Structural Organization
- Centromeres consist of highly repetitive DNA sequences known as satellite DNA.
- The kinetochore, a protein complex, assembles on the centromere during mitosis and meiosis.
- Spindle microtubules attach to the kinetochore to pull sister chromatids apart to opposite poles of the dividing cell.
- Centromere position is used to classify chromosomes:
- Metacentric: Centromere is at the center.
- Submetacentric: Centromere is slightly off-center.
- Acrocentric: Centromere is near the end.

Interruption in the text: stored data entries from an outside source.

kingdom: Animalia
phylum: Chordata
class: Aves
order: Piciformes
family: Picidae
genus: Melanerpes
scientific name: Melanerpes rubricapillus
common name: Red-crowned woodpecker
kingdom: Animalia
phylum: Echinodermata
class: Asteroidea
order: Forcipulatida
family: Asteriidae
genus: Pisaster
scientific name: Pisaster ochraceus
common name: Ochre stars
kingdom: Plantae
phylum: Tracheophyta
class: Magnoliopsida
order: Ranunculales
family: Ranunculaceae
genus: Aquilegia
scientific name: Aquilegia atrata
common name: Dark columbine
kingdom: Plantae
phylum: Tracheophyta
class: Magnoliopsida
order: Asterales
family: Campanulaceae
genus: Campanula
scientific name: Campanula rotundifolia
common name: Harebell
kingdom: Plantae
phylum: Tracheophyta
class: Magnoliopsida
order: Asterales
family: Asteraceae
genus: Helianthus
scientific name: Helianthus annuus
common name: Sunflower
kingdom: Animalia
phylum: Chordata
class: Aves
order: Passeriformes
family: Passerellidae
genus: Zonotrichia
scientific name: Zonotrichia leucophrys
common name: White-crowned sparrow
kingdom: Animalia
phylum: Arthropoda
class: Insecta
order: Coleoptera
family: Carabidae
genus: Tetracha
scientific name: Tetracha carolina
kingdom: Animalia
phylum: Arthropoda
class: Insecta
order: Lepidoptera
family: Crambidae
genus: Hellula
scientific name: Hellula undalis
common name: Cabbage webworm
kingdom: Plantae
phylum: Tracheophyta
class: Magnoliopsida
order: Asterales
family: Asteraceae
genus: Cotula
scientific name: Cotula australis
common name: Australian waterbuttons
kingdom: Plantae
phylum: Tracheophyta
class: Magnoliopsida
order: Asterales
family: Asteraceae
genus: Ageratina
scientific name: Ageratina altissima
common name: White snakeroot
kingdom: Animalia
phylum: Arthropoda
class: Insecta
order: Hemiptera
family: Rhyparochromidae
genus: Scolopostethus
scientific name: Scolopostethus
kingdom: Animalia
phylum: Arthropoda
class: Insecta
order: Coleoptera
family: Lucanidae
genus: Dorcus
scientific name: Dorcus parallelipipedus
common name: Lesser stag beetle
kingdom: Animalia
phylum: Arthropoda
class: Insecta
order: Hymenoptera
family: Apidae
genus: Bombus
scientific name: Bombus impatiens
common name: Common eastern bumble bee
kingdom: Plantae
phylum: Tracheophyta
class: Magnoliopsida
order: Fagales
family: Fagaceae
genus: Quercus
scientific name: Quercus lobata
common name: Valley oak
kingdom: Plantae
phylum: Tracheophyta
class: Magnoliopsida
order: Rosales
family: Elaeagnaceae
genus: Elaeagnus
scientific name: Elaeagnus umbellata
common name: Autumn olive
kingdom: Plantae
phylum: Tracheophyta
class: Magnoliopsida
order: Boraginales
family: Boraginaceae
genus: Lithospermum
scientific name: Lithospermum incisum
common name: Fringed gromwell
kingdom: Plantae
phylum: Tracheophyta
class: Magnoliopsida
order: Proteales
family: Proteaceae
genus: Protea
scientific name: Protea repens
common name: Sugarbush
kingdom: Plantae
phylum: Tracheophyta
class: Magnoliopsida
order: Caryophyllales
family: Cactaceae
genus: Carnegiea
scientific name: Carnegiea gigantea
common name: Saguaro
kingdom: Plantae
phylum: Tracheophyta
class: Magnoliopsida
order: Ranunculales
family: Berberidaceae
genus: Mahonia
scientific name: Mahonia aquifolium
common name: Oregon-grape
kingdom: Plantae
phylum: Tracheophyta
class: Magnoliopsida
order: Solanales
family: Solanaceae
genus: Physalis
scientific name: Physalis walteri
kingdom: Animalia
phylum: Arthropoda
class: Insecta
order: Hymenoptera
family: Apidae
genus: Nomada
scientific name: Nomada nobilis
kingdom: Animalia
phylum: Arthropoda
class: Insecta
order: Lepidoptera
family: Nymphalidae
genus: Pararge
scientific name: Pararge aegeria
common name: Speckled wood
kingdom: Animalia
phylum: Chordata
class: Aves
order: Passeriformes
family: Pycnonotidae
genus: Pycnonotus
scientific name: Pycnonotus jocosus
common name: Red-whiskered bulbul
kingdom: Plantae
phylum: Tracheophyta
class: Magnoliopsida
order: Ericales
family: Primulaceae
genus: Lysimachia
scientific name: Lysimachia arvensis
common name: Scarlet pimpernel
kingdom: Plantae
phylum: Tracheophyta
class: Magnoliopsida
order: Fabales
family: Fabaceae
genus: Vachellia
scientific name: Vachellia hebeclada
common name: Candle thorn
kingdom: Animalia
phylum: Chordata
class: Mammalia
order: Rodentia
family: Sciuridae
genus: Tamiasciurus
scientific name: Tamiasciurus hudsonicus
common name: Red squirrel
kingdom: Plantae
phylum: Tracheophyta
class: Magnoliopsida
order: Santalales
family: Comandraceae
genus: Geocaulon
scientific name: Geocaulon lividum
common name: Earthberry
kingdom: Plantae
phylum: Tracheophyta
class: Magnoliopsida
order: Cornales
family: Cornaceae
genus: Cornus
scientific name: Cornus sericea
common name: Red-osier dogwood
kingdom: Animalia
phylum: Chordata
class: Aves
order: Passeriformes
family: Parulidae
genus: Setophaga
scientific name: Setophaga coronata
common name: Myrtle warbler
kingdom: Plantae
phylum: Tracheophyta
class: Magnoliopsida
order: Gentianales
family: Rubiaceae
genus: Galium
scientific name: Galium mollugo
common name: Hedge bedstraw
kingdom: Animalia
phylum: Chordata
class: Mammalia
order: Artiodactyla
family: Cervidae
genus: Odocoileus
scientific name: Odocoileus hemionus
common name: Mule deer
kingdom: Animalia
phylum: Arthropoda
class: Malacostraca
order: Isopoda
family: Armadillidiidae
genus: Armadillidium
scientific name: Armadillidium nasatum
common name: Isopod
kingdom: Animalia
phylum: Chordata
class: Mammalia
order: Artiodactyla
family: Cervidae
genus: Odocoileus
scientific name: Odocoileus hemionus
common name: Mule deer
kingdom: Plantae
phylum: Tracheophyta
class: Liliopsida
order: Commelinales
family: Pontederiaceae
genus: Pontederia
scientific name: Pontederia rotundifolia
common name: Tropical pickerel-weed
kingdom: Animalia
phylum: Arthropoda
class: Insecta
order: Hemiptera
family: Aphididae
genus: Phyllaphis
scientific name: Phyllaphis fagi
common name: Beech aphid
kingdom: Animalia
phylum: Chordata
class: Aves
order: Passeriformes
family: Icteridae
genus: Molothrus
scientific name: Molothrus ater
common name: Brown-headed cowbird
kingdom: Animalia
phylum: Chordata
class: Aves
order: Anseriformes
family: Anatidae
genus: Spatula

- Telocentric: Centromere is at the extreme end (absent in humans).
Genetic Imprinting
Genetic imprinting is an epigenetic phenomenon where the expression of a gene depends on which parent provided the allele. Unlike standard Mendelian inheritance, only one allele is active, while the other is silenced.
Key Characteristics
- Silencing is achieved through chemical modifications, primarily DNA methylation, without altering the underlying DNA sequence.
- Imprints are reset during gametogenesis in every generation.
- Disruption of imprinting leads to specific developmental disorders.
Clinical Examples
- Prader-Willi Syndrome: Results from the loss of paternally expressed genes on chromosome 15.
- Angelman Syndrome: Results from the loss of maternally expressed genes on the same region of chromosome 15.
Comparison Table of Genetic Concepts
| Concept | Primary Function | Mechanism |
| Lyon’s Hypothesis | Dosage compensation | X-chromosome silencing |
| Telomere | Chromosome stability | Repetitive DNA ends |
| Centromere | Chromosome segregation | Kinetochore assembly |
| Genetic Imprinting | Parent-of-origin expression | DNA methylation |
Genetic Facts and Trivia
- A Barr body is visible as a dark-staining mass at the periphery of the nucleus in interphase cells of females. Males with Klinefelter syndrome (47,XXY) possess one Barr body because they have two X chromosomes.
- Telomere length is linked to the aging process and life span. Rapid telomere shortening is often observed in premature aging conditions known as progeria. Cancer cells often reactivate telomerase to achieve immortality, allowing them to divide indefinitely.
- The centromeric DNA of humans contains Alpha-satellite sequences, which are 171-base pair repeats. These sequences are essential for proper kinetochore formation and preventing chromosome nondisjunction, which causes aneuploidy.
Genomic imprinting contradicts the Law of Segregation, as the phenotype depends on the sex of the parent transmitting the gene. There are approximately 100 to 200 known imprinted genes in the human genome, many of which regulate fetal growth and metabolism.